Few 200
rupee notes still around
By Lakwimashi Perera
This note, an in-between currency
after the 100 rupee note and 500 rupee note, is considered
by many to be a convenient denomination but in recent
times only a few notes are found.
According to Dammika Gunaratne, Deputy
Superintendent of the Currency Department of the Central
Bank, the note was printed in 1998 in limited numbers
as it was a commemorative note to mark the country's
50th independence celebration and therefore won't be
printed again. He said it is standard practice for commemorative
currency to printed or minted (depending on whether
it is a note or a coin) only once.
Any soiled notes brought to the Central
Bank are destroyed by the Bank if they consider it to
be unserviceable, he said but declined to give the number
of destroyed notes, nor as to how many were printed.

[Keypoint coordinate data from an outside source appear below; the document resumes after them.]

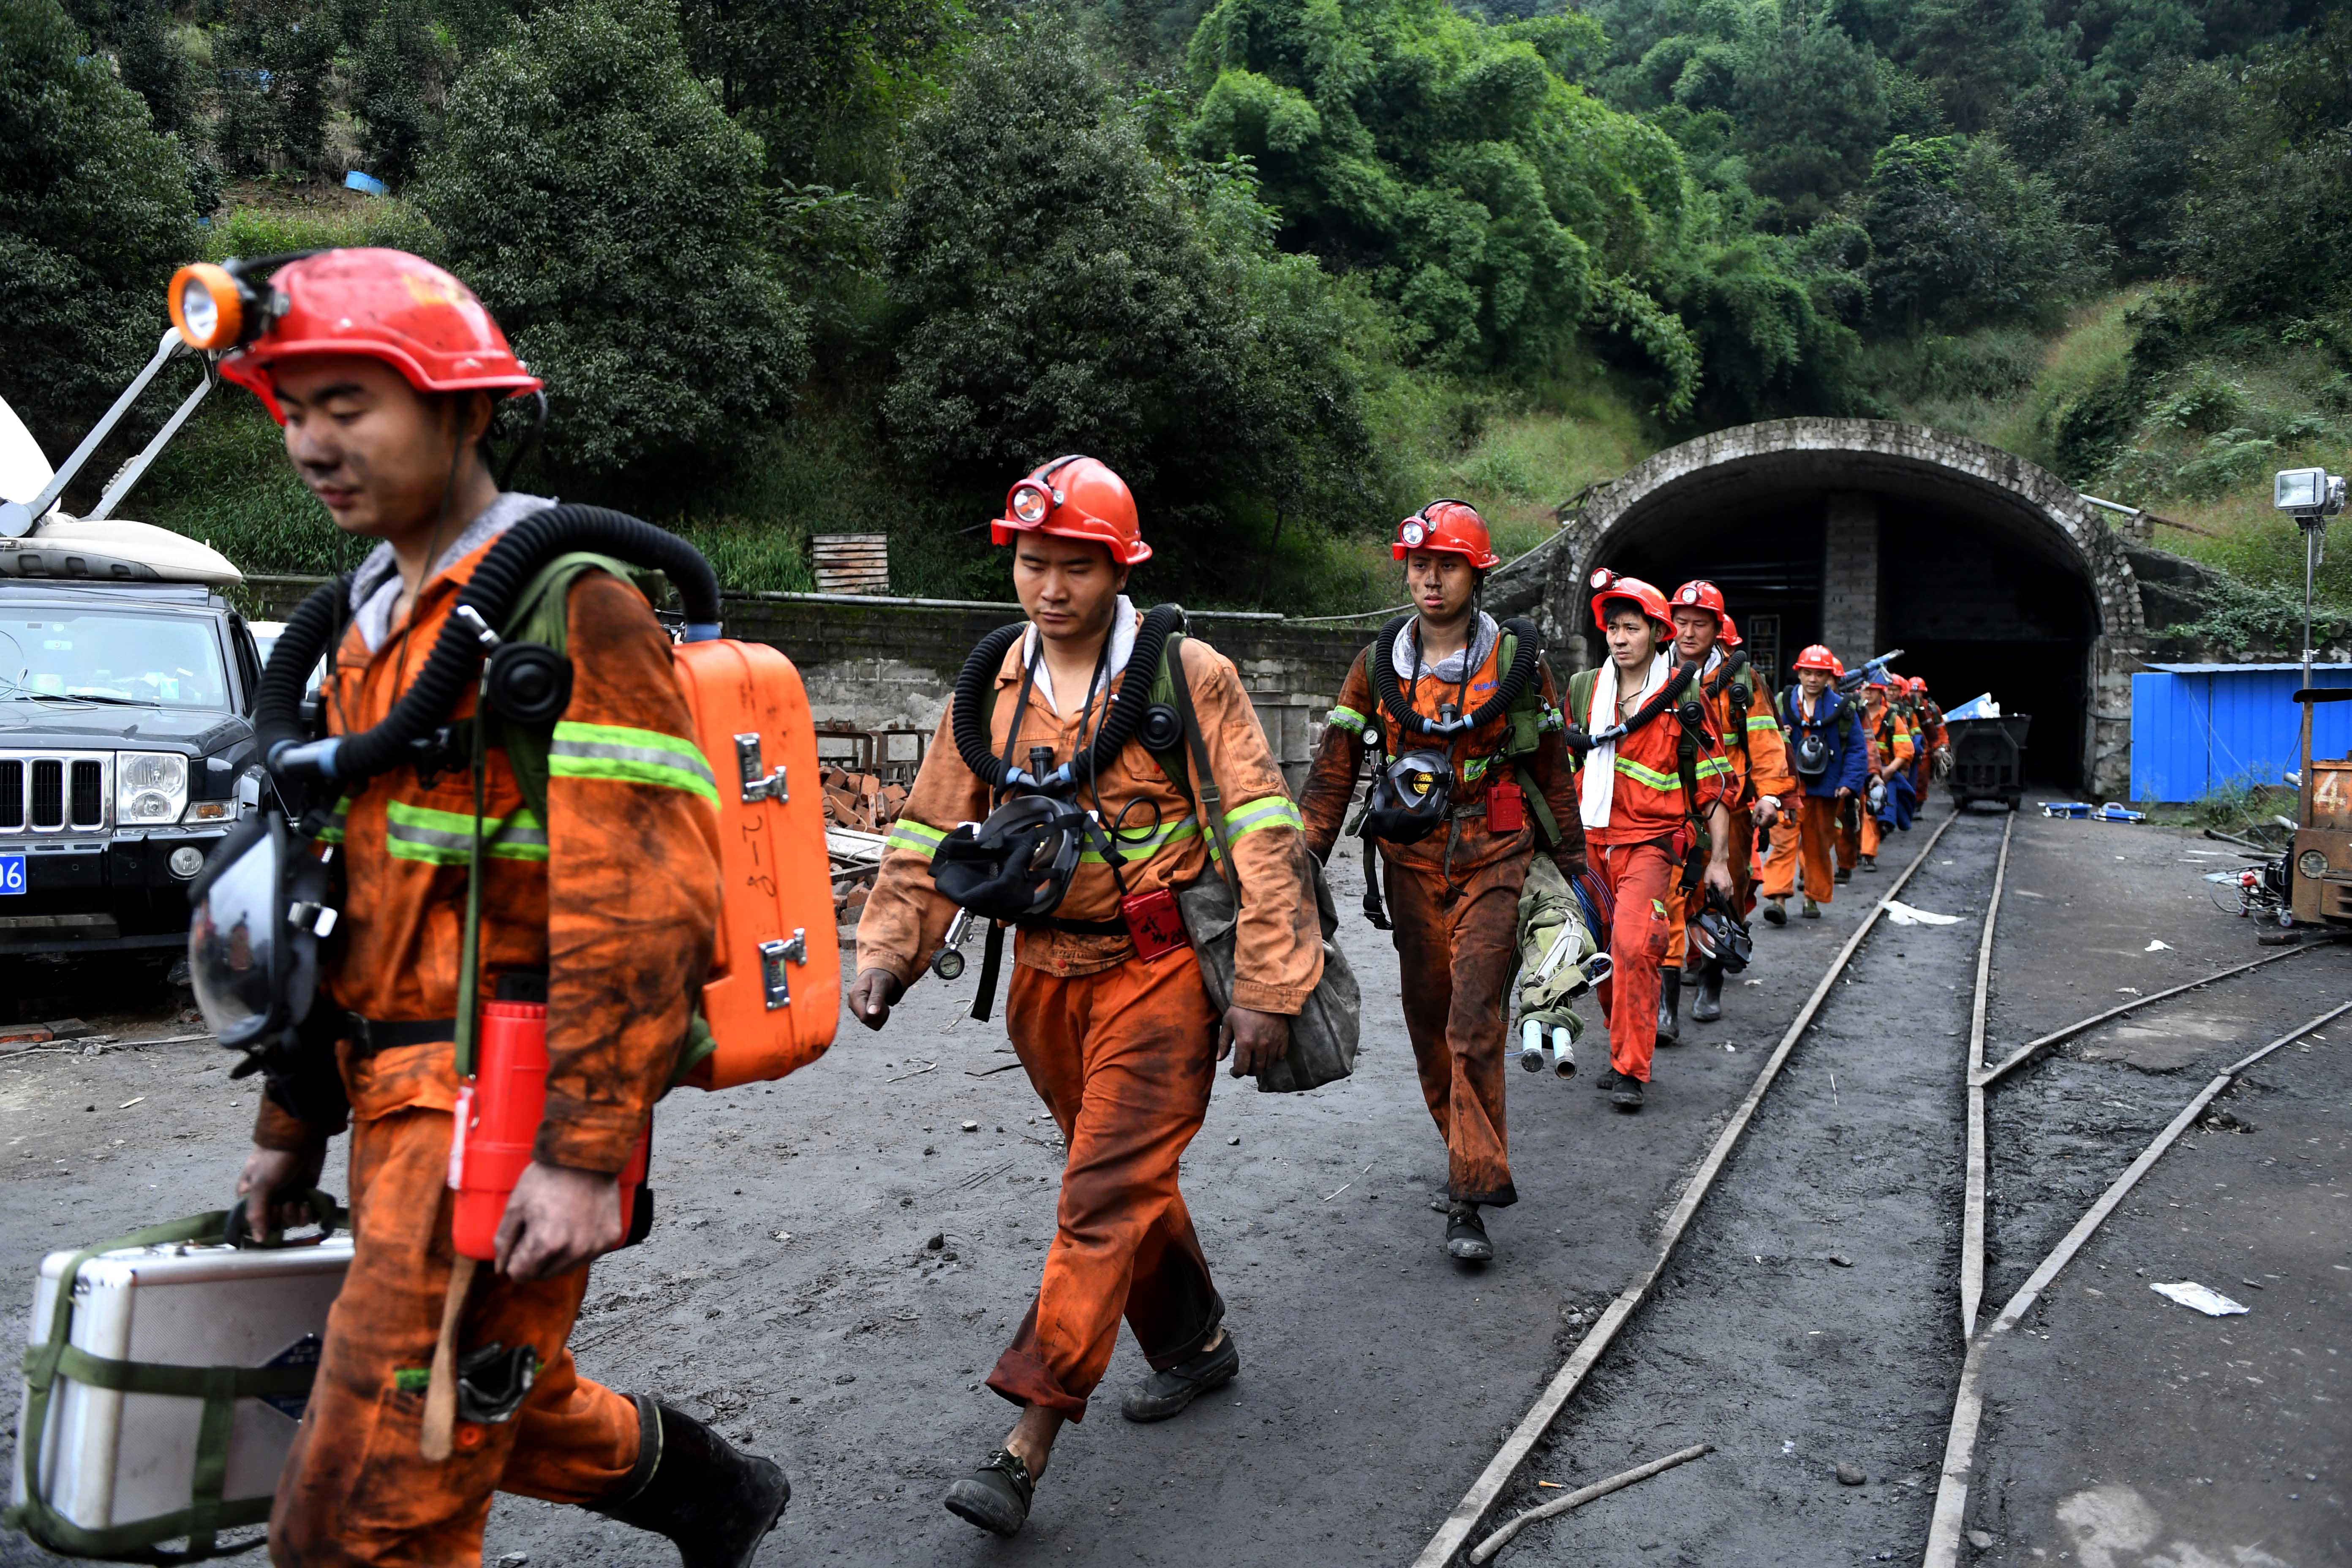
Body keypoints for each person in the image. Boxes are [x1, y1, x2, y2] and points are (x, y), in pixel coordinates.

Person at [224, 250, 785, 1568]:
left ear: (466, 410)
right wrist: (290, 1123)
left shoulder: (569, 602)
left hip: (497, 1099)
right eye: (292, 407)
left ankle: (709, 1489)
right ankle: (709, 1490)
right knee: (445, 1415)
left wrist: (587, 1148)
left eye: (350, 401)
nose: (312, 440)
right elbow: (346, 909)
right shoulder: (368, 626)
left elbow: (639, 902)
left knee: (367, 1515)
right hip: (391, 1093)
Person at [847, 456, 1320, 1538]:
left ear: (1119, 569)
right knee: (1122, 1179)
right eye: (1030, 562)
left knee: (1099, 1194)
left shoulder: (1186, 674)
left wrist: (1265, 982)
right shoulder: (991, 688)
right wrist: (886, 952)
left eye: (1073, 566)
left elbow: (1259, 828)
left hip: (1157, 977)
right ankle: (1196, 1342)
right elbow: (928, 828)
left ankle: (1026, 1441)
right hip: (1043, 982)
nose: (1048, 586)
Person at [1296, 500, 1587, 1259]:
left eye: (1446, 565)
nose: (1429, 577)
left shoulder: (1517, 665)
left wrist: (1578, 869)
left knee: (1471, 1021)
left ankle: (1469, 1194)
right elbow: (1333, 771)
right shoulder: (1375, 666)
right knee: (1429, 1028)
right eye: (1419, 564)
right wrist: (1299, 862)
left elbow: (1551, 770)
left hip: (1495, 852)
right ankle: (1463, 1148)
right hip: (1411, 862)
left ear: (1475, 574)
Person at [1563, 573, 1735, 1112]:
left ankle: (1631, 1069)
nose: (1619, 637)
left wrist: (1721, 860)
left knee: (1637, 948)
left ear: (1656, 634)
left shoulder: (1683, 696)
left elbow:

He said destroyed notes going out
of circulation plus some going into private collections
could explain the reduction of the number of notes in
circulation. The 200 rupee note was printed, for the
first time in Sri Lanka, on polymer plastic instead
of the special paper that is usually used. The polymer
note has a longer lifespan than the special paper used
for other currency notes and is favoured in countries
such as Australia and Papua New Guinea, but public acceptance
of the polymer note in Sri Lanka is low, Gunaratne said.